March 05, 2021 | Karen Durrie
The Watchers: Community Watch group is seeing real results as they seek to reduce crime
In the course of striving to make a safer community, polish its image and improve home values in the area, something amazing happened in Coventry Hills – a truly close-knit community was created.
The North Hills Community Association formally launched its Building Safer Communities program last April in an effort to reduce crime in Coventry Hills.
The need for a neighbourhood watch program became apparent when a number of informal groups and initiatives began to pop up in isolated pockets, with residents using social media to alert each other about suspicious activities and crimes in the area.
"The community itself was getting pretty tired of crime, so there was a need," said Tavis Settles, who sits on the Building Safer Communities committee.
The initiative has worked so well, the committee is in the process of rolling it out to other Northern Hills communities. It is also creating a template to offer other neighbourhoods, some of which have approached NHCA for help on addressing rising crime in their own areas.
The initiative is based on a community policing model, where residents and city police work in partnership to prevent crime and find solutions to issues affecting public safety.
Neighbours get to know one another through Facebook watchdog groups dedicated to discussing what's happening in the area.
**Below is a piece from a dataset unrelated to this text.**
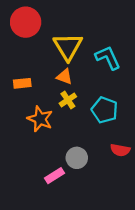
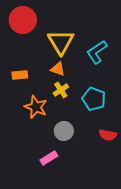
cyan L-shape: (108, 58) -> (97, 52), turned -100
gray circle: (77, 158) -> (64, 131), moved

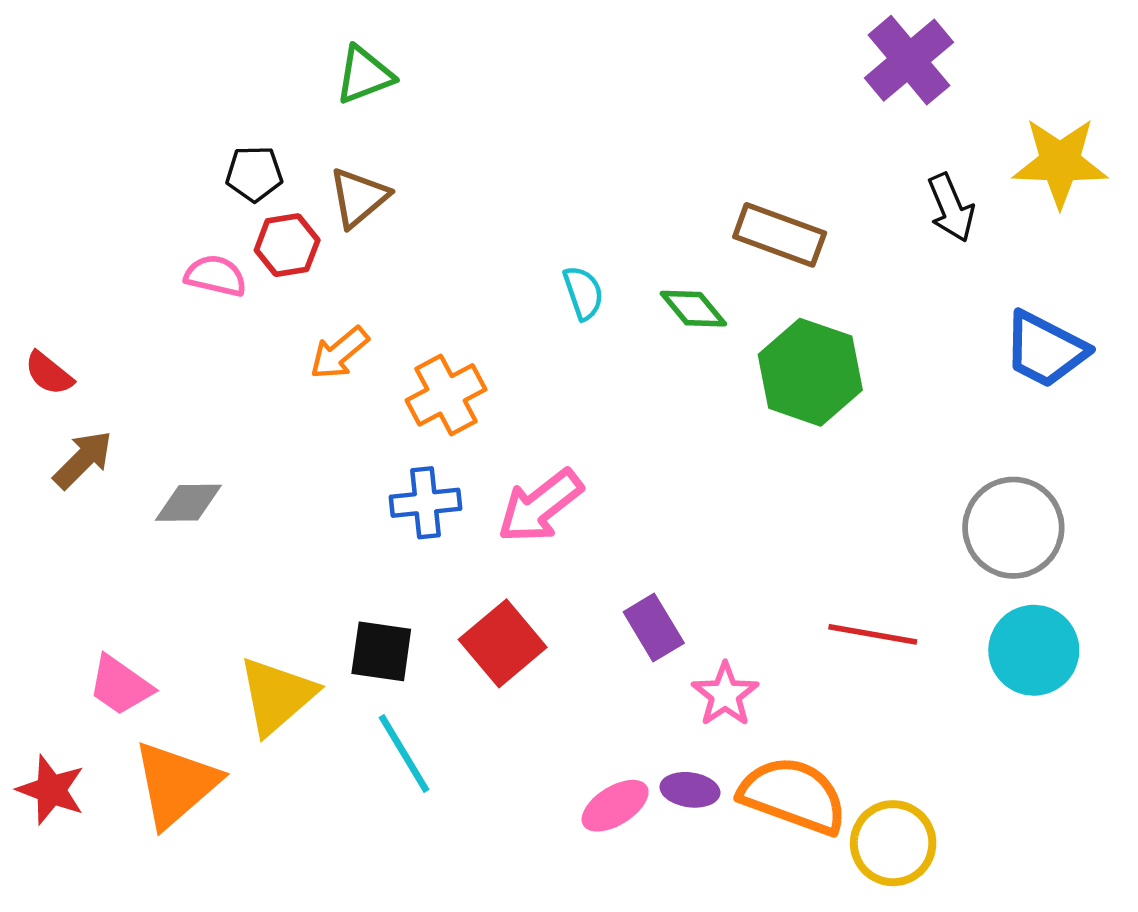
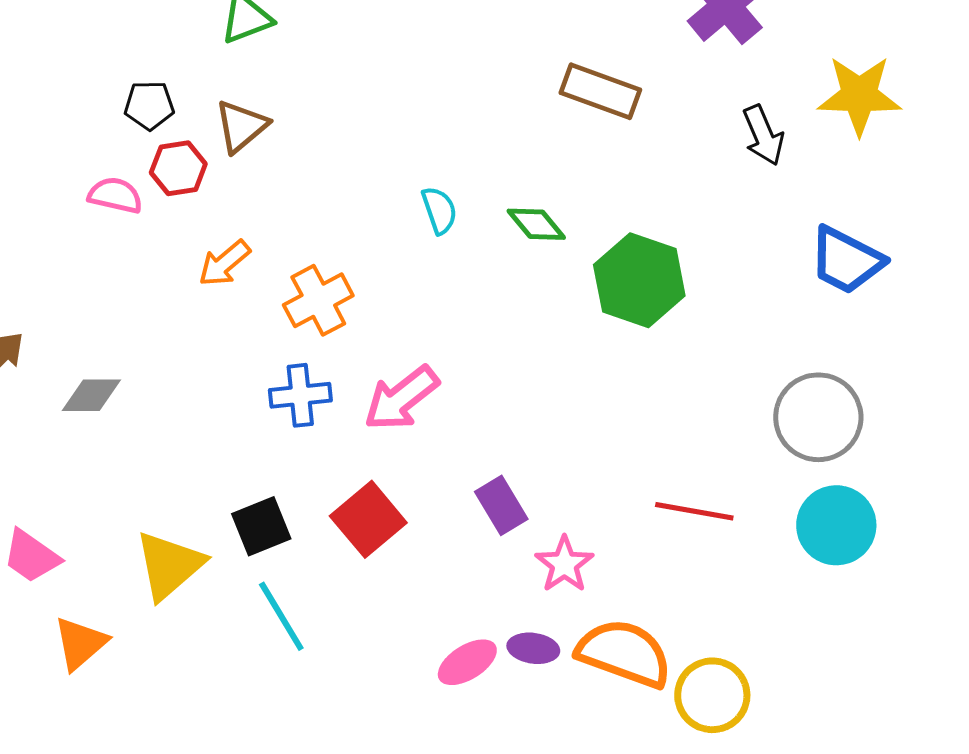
brown rectangle: (780, 235) -> (600, 91), moved
black square: (381, 651) -> (261, 526), turned -30
orange triangle: (176, 784) -> (80, 643), size x0.7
There is one umbrella group for the entire Coventry Hills community, as well as smaller groups based on each area suburb.
It's a fantastic program... It was grassroots with a bunch of guys and girls essentially fed up with the status quo and grew from there. We see great value in the (building safer communities) program.
"They post about suspicious characters, things that have been happening, people attempting to break into homes (and) car prowlings," said Settles. "We encourage members to call 911 if something is happening, and to make police reports for everything else. We've found that over time, it has brought crime down quite a lot."
According to the Canada Safety Council, the success of neighbourhood watch programs depends on cooperation between residents and the police.
Residents have gotten to know their community resource officer, Sgt. Steve Kelly, who Settles says, told the committee police applaud the program. That's because it helps police get information to make arrests, and to put the appropriate resources into place when they identify trends in what's being reported.
All this reporting has made a real impact. These tips have directly led to law enforcement making arrests, says Settles.
For example, after a resident called about a loud noise and two men running away from a vehicle, police discovered a stolen vehicle and plates, a stolen handgun, a machete, multiple garage-door openers, and break-and-entry tools. Outstanding warrants on the perpetrators were discovered and arrests were made.
"That removed two really bad people from the neighbourhood," said Settles. "We encourage people to understand what they are doing is the right thing. CPS (Calgary Police Service) wants this information; it is not a waste of their time."
As a side benefit of participation, neighbours have gotten to know each other better, Settles says.
"It's been a really nice change, and one where I am noticing more neighbours nodding and waving to each other. It's a fantastic program that way. It was grassroots with a bunch of guys and girls essentially fed up with the status quo and grew from there. We see great value in the program."